Key Variables from AZMP Overview:

"Biological: The key biological variables are those that describe important changes in ecosystem productivity or shifts in ecosystem structure over time. They include bulk variables (e.g., chlorophyll a, zooplankton biomass) and those that indicate changes in community structure (e.g., species composition).

"Chemical: Key chemical variables measure some important component of the environmental conditions that could or does show variability on seasonal to decadal time scales and has some direct or indirect link to ecosystem. Two chemical variables meet these criteria: nutrients (phosphate, nitrate, and silicate) and oxygen.
"Physical: The key physical variables allow for a quantitative description of the water mass structure in the Atlantic region on seasonal to decadal time scales. The fundamental measurements of temperature and salinity coupled with sea level allow derivation of currents and transport through standard techniques and numerical modeling. Associated variables include ice and freshwater runoff, which primarily affect ocean stratification and salinity, and meteorological variables, which affect current, stratification, and water properties." (Therriault et al. 1998)

Known Issues: To obtain this dataset you must use the interactive data mapper and make multiple clicks to orient and dowload data. May be difficult to locate quickly or with an automated program.

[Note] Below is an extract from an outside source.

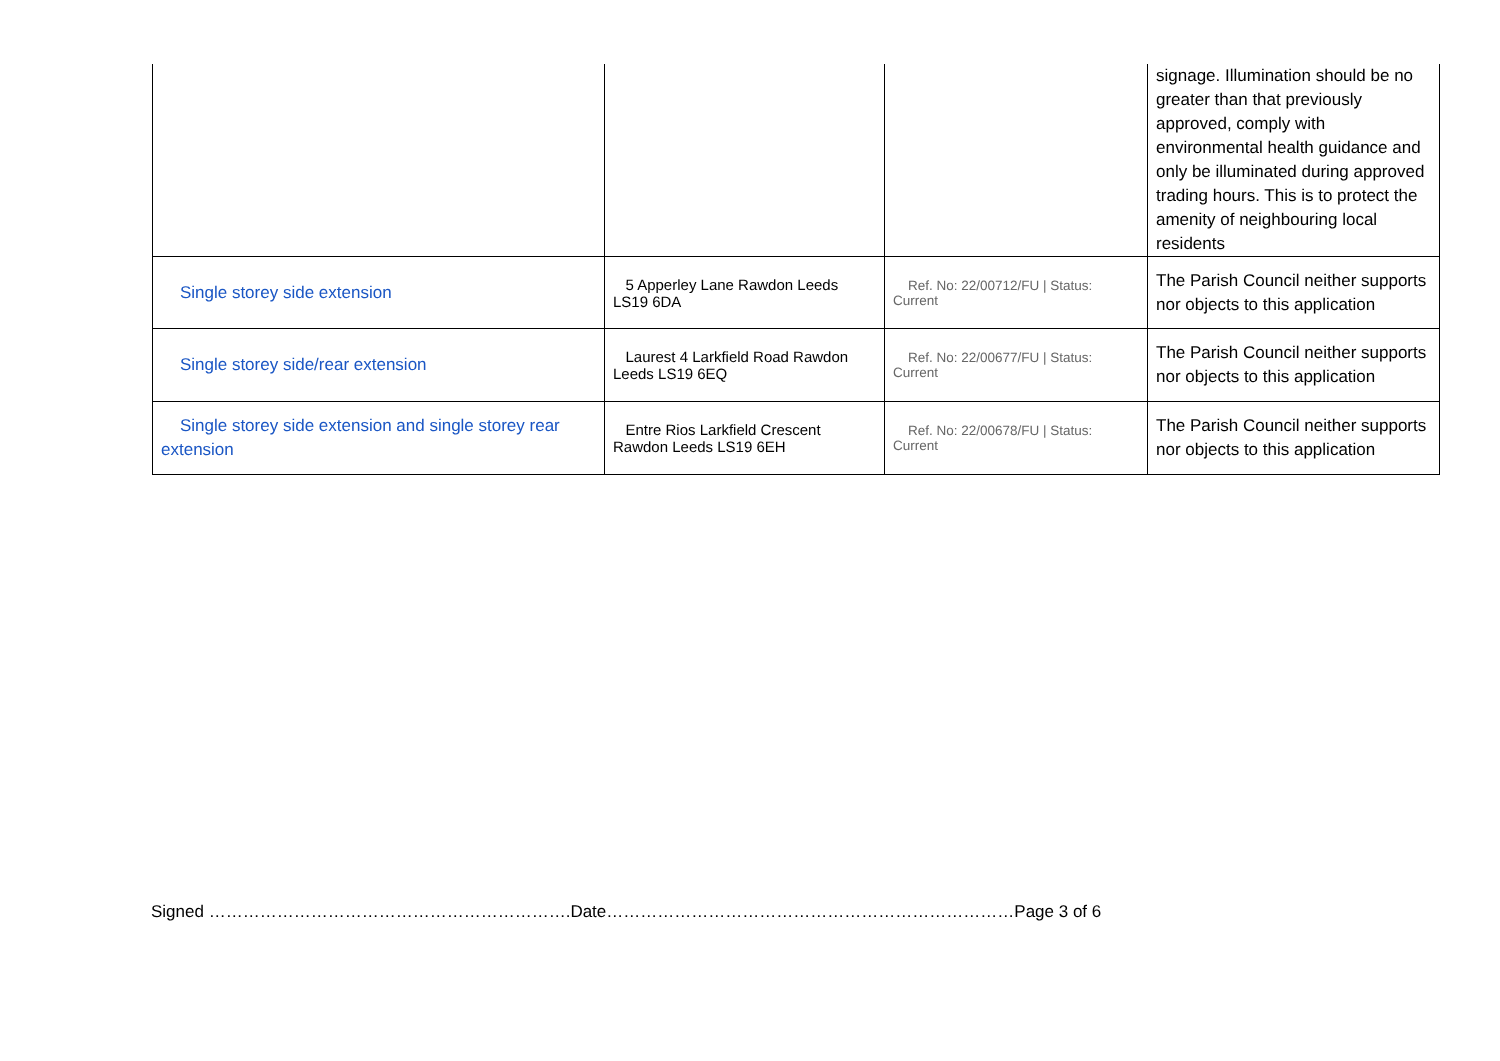| | | | signage. Illumination should be no greater than that previously approved, comply with environmental health guidance and only be illuminated during approved trading hours. This is to protect the amenity of neighbouring local residents |
| Single storey side extension | 5 Apperley Lane Rawdon Leeds LS19 6DA | Ref. No: 22/00712/FU / Status: Current | The Parish Council neither supports nor objects to this application |
| Single storey side/rear extension | Laurest 4 Larkfield Road Rawdon Leeds LS19 6EQ | Ref. No: 22/00677/FU / Status: Current | The Parish Council neither supports nor objects to this application |
| Single storey side extension and single storey rear extension | Entre Rios Larkfield Crescent Rawdon Leeds LS19 6EH | Ref. No: 22/00678/FU / Status: Current | The Parish Council neither supports nor objects to this application |
Signed ……………………………………………………….Date………………………………………………………………Page 3 of 6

Best Practices: Can be used with other Canadian Oceanographic and Monitoring Data.
Conditions for use: 'freely available' and 'open-access' as per OBIS:

Citation/ Distributing Author:  Kennedy, M.K. and J.A. Spry. 2011 Atlantic Zone Monitoring Program Maritimes Region plankton datasets. In: Fisheries and Oceans Canada - BioChem archive. OBIS Canada, Bedford Institute of Oceanography, Dartmouth, Nova Scotia, Canada, 2011, Version 1, Digital. Retrieved from
Supplemental resources: Research Proposal (Therriault et al. 1998. Proposal for a northwest Atlantic zonal monitoring program. Can. Tech. Rep. Hydrogr. Ocean Sci. 194: vii+57pp.)